§ **TASK TO COMPLETE**
An exact reprint of the listing is required, with no pictures included.
######
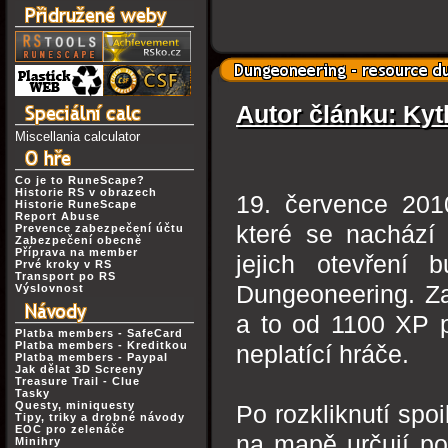
Autor článku: Kyt
Miscellania calculator
Co je to RuneScape?
Historie RS v obrazech
19. července 201
Historie RuneScape
Report Abuse
které se nacház
Prevence zabezpečení účtu
Zabezpečení obecně
Příprava na member
jejich otevření b
Prvé kroky v RS
Transport po RS
Dungeoneering. Za
Výslovnost
a to od 1100 XP p
Platba members - SafeCard
Platba members - Kreditkou
neplatící hráče.
Platba members - Paypal
Jak dělat 3D Screeny
Treasure Trail - Clue
Tasky
Questy, miniquesty
Po rozkliknutí spo
Tipy, triky a drobné návody
EOC pro zelenáče
na mapě určují po
Minihry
######
§ **RESPONSE TO THE EXERCISE**
Autor článku: Kyt
Miscellania calculator
Co je to RuneScape?
Historie RS v obrazech
19. července 201
Historie RuneScape
Report Abuse
které se nacház
Prevence zabezpečení účtu
Zabezpečení obecně
Příprava na member
jejich otevření b
Prvé kroky v RS
Transport po RS
Dungeoneering. Za
Výslovnost
a to od 1100 XP p
Platba members - SafeCard
Platba members - Kreditkou
neplatící hráče.
Platba members - Paypal
Jak dělat 3D Screeny
Treasure Trail - Clue
Tasky
Questy, miniquesty
Po rozkliknutí spo
Tipy, triky a drobné návody
EOC pro zelenáče
na mapě určují po
Minihry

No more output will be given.